::: SOURCE DATA
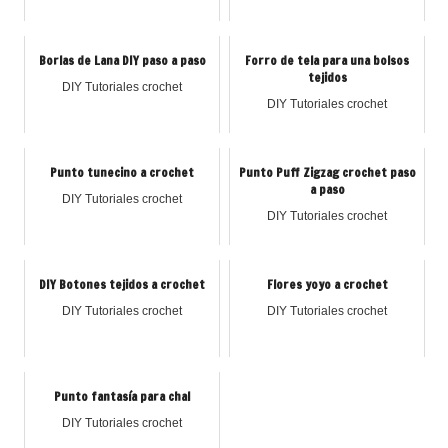
Borlas de Lana DIY paso a paso
Forro de tela para una bolsos
tejidos
DIY Tutoriales crochet
DIY Tutoriales crochet
Punto tunecino a crochet
Punto Puff Zigzag crochet paso
a paso
DIY Tutoriales crochet
DIY Tutoriales crochet
DIY Botones tejidos a crochet
Flores yoyo a crochet
DIY Tutoriales crochet
DIY Tutoriales crochet
Punto fantasía para chal
DIY Tutoriales crochet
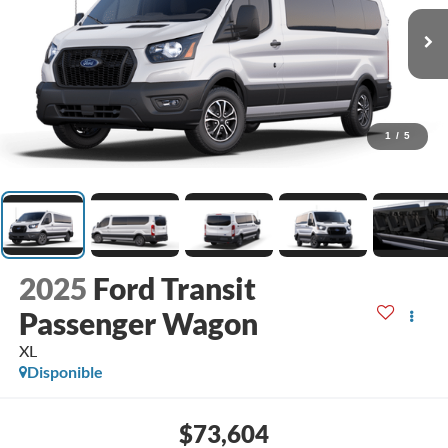
1
/
5
2025
Ford Transit
Passenger Wagon
XL
Disponible
$73,604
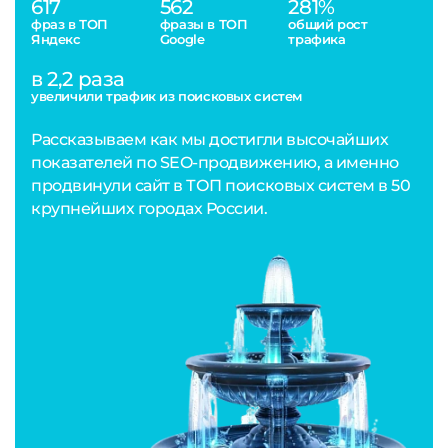
617
562
281%
фраз в ТОП
фразы в ТОП
общий рост
Яндекс
Google
трафика
в 2,2 раза
увеличили трафик из поисковых систем
Рассказываем как мы достигли высочайших
показателей по SEO-продвижению, а именно
продвинули сайт в ТОП поисковых систем в 50
крупнейших городах России.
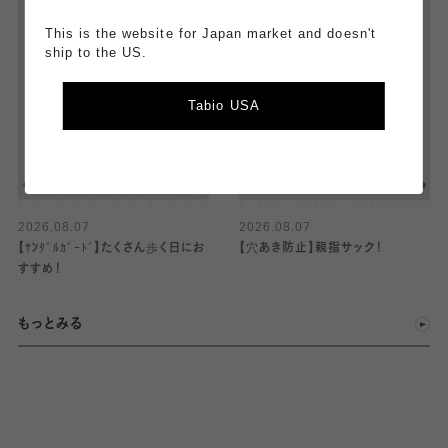
This is the website for Japan market and doesn't
ship to the US.
Tabio USA
2026.08.07
2026.08.07
【ｻﾝﾀﾞﾙｶﾞｰﾄﾞ】たくさん歩く日にお
【穴あき防止】親指サック！
すすめ！
もっとみる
::::::
**EXERCISE DESCRIPTION:** Repeat all the text from the material above, word for word and line by line. Leave the pictures out of your answer.

**WRITTEN SOLUTION:**
Borlas de Lana DIY paso a paso
Forro de tela para una bolsos
tejidos
DIY Tutoriales crochet
DIY Tutoriales crochet
Punto tunecino a crochet
Punto Puff Zigzag crochet paso
a paso
DIY Tutoriales crochet
DIY Tutoriales crochet
DIY Botones tejidos a crochet
Flores yoyo a crochet
DIY Tutoriales crochet
DIY Tutoriales crochet
Punto fantasía para chal
DIY Tutoriales crochet
1
/
5
2025
Ford Transit
Passenger Wagon
XL
Disponible
$73,604
617
562
281%
фраз в ТОП
фразы в ТОП
общий рост
Яндекс
Google
трафика
в 2,2 раза
увеличили трафик из поисковых систем
Рассказываем как мы достигли высочайших
показателей по SEO-продвижению, а именно
продвинули сайт в ТОП поисковых систем в 50
крупнейших городах России.
This is the website for Japan market and doesn't
ship to the US.
Tabio USA
2026.08.07
2026.08.07
【ｻﾝﾀﾞﾙｶﾞｰﾄﾞ】たくさん歩く日にお
【穴あき防止】親指サック！
すすめ！
もっとみる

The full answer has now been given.